Mr Kibwana said transition to the digital system would make trade simpler, faster and more cost-effective thus boosting the economy.

At present it takes between eight and 10 days to clear cargo at the port of Mombasa, while clearance at border entry points takes a minimum of two days. Freight handling at airports takes three days. But automation could drastically reduce these periods by up to 70 per cent.

“Clearance at the Mombasa port will come down to three days; at airports it shall be 24 hours while at border points it will take two hours to be cleared,” Kibwana said.

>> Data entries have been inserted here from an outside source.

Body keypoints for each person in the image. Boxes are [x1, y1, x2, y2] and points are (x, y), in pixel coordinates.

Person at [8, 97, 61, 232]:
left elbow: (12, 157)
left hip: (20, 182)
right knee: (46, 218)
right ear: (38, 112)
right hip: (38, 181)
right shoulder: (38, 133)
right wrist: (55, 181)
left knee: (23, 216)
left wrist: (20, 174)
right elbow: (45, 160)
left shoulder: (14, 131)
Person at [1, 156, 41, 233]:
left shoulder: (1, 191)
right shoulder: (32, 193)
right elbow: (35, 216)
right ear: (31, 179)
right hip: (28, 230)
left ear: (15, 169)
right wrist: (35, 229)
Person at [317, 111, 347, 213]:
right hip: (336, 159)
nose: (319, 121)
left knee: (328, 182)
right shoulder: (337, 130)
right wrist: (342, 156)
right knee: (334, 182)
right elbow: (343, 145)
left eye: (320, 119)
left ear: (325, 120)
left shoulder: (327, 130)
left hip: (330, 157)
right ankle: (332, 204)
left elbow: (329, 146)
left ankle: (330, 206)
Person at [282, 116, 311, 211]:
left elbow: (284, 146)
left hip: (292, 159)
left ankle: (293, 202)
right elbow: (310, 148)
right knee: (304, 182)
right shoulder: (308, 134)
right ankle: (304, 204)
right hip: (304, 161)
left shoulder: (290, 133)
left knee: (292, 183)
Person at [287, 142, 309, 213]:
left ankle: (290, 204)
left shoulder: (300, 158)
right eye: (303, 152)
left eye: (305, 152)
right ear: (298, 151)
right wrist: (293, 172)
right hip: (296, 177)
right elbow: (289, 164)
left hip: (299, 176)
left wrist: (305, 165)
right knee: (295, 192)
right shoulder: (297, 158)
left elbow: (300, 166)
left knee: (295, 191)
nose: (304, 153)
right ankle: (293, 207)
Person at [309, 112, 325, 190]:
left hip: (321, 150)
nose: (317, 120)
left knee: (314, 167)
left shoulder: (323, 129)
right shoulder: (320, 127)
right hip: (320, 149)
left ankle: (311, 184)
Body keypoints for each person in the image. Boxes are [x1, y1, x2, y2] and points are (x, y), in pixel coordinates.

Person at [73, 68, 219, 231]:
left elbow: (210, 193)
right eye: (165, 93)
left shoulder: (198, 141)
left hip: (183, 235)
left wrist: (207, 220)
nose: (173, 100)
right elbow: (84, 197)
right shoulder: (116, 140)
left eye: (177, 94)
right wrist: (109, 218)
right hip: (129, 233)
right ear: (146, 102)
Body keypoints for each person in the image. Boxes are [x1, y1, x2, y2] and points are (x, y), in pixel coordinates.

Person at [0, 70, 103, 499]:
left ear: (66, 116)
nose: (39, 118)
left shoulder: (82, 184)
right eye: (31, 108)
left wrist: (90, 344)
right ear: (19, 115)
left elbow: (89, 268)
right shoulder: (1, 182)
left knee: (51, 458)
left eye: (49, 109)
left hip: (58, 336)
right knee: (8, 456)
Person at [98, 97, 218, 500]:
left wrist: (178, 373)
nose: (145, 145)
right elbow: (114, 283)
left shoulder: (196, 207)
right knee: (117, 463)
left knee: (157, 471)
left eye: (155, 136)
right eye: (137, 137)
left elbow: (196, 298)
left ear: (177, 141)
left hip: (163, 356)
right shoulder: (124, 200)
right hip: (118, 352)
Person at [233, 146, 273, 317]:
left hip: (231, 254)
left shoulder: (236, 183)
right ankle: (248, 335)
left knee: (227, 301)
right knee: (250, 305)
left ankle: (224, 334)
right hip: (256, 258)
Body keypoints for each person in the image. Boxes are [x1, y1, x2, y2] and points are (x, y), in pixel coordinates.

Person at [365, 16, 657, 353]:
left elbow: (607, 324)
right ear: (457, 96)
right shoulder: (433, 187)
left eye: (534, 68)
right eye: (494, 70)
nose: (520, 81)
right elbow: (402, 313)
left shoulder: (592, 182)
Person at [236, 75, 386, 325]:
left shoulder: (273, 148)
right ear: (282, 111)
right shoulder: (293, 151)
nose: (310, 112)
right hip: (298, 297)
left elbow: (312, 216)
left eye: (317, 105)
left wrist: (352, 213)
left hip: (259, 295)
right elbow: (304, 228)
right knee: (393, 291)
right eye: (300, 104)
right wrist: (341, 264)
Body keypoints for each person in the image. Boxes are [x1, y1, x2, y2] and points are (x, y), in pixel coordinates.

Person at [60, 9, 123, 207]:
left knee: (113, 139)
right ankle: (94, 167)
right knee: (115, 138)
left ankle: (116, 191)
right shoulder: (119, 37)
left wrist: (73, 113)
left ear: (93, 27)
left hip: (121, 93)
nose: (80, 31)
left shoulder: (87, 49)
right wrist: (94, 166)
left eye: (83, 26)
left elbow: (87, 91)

The Single Window System will create a platform for submission, receipt and processing of trade-related cargo clearance documents at a single entry point unlike now where businesses have to move back and forth through several departments.

According to KenTrade, there are over 10 institutions involved in the cargo clearing process, but the key agencies that issue clearances are Kenya Ports Authority, Kenya Police, and Kenya Bureau of Standards.

Others are the Kenya Plant Health Inspectorate service, Port Health Authority, Kenya Revenue Authority, Kenya Ports Health Authority and Pharmacy and Poison Board.

On average, seven different documents are exchanged between these departments resulting in delays and raising costs.

The system would be accessible online and it will include inbuilt checks to ensure objectivity in targeting and releasing of cargo by government agencies.

It is being benchmarked against compliant economies like Ghana, Senegal, Mozambique and Singapore, which has been ranked number 0ne for eight consecutive years in a World Bank survey on the ease of doing business.

While technological advancement brings with it job losses, KenTrade envisions increased job opportunities.

“An improved business environment will most likely lead to increased foreign direct investments hence creation of more jobs,” said Kibwana.

Kenya International Freight and Warehousing Association chairman Boaz Makomere said the introduction of the system will help address existing inefficiencies in trade logistics.